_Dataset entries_
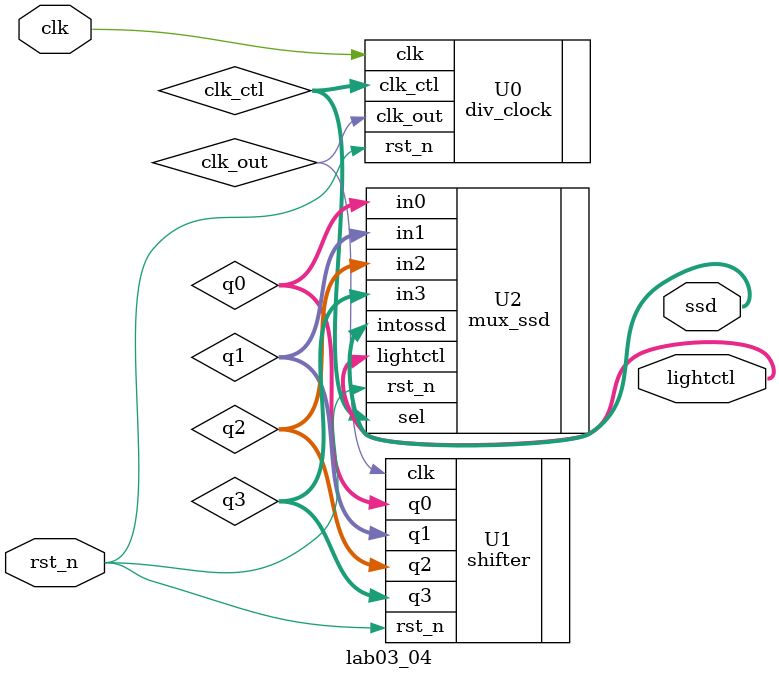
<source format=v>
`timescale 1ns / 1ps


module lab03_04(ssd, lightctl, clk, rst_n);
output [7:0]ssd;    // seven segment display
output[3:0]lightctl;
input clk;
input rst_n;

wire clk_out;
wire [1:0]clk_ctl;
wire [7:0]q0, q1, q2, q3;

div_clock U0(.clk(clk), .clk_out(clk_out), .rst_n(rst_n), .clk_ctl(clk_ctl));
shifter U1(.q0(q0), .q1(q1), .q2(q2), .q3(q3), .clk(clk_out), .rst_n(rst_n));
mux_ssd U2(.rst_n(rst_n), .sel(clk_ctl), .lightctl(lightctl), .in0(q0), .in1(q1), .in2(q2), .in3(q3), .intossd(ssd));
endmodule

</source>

_ACTIVITY_
Transcribe all entries above exactly. Drop the pictures.

_OUTPUT FOR THIS TASK_
<source format=v>
`timescale 1ns / 1ps


module lab03_04(ssd, lightctl, clk, rst_n);
output [7:0]ssd;    // seven segment display
output[3:0]lightctl;
input clk;
input rst_n;

wire clk_out;
wire [1:0]clk_ctl;
wire [7:0]q0, q1, q2, q3;

div_clock U0(.clk(clk), .clk_out(clk_out), .rst_n(rst_n), .clk_ctl(clk_ctl));
shifter U1(.q0(q0), .q1(q1), .q2(q2), .q3(q3), .clk(clk_out), .rst_n(rst_n));
mux_ssd U2(.rst_n(rst_n), .sel(clk_ctl), .lightctl(lightctl), .in0(q0), .in1(q1), .in2(q2), .in3(q3), .intossd(ssd));
endmodule

</source>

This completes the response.